[About this task] Return every line of the records that includes the string "down".

[Given records]
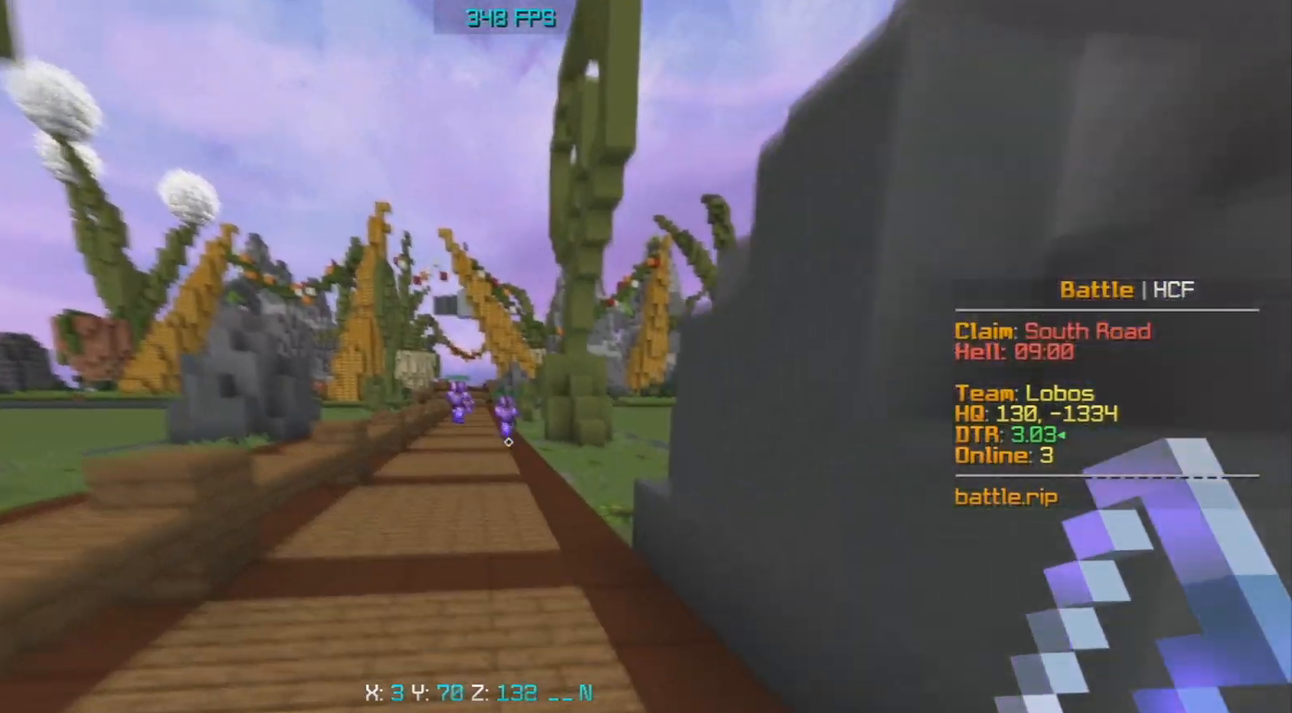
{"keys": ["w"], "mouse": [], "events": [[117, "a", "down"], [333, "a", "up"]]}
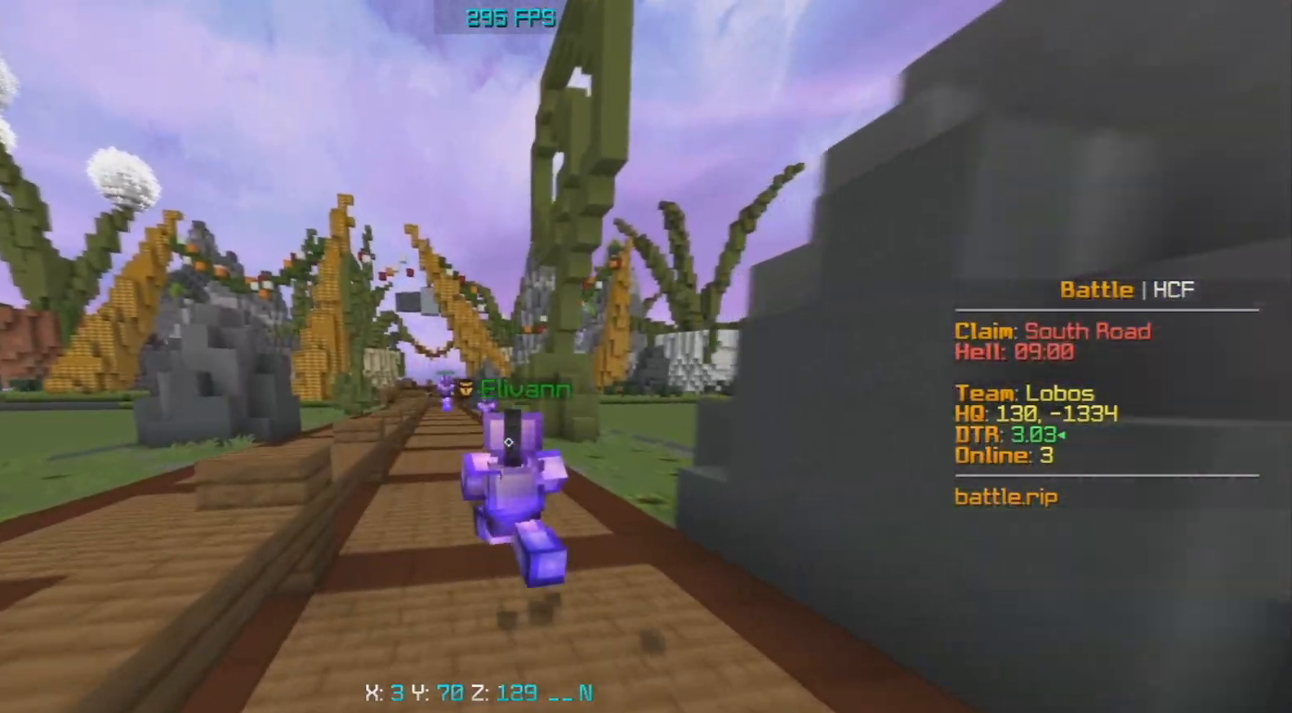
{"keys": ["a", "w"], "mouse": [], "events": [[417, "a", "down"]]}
--
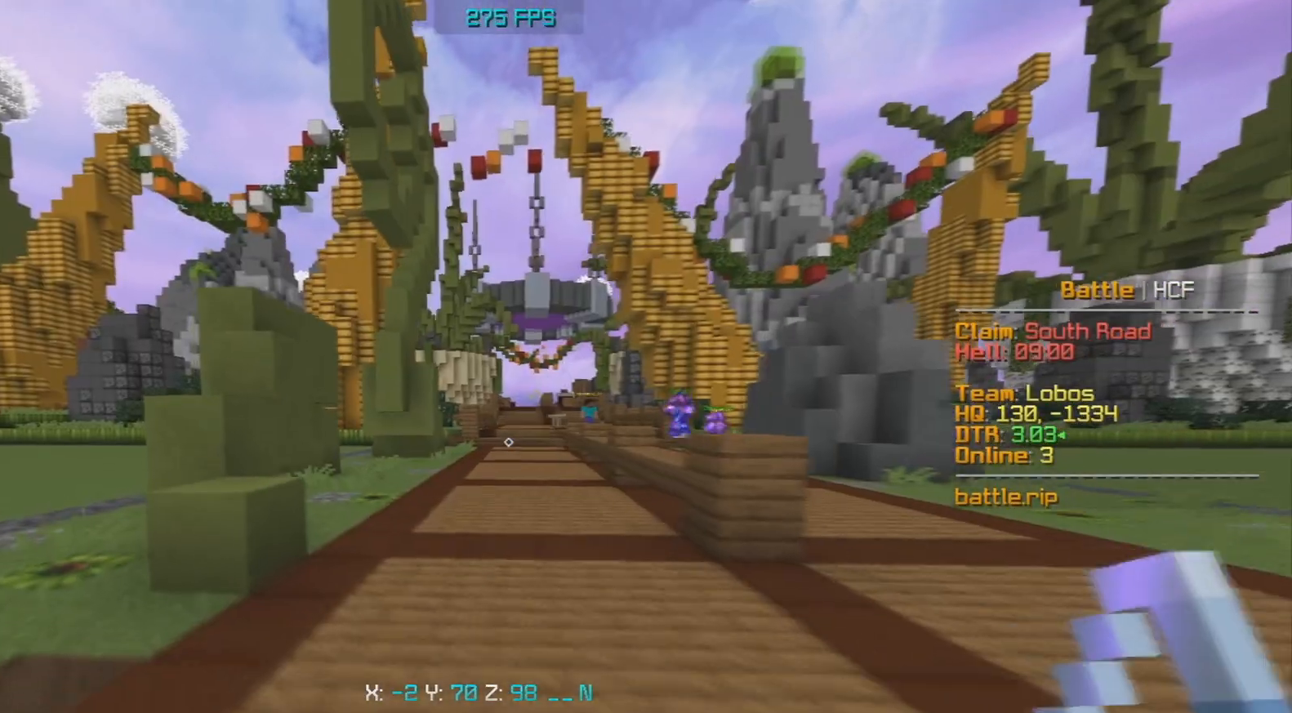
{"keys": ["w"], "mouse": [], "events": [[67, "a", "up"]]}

[Answer box]
{"keys": ["w"], "mouse": [], "events": [[117, "a", "down"], [333, "a", "up"]]}
{"keys": ["a", "w"], "mouse": [], "events": [[417, "a", "down"]]}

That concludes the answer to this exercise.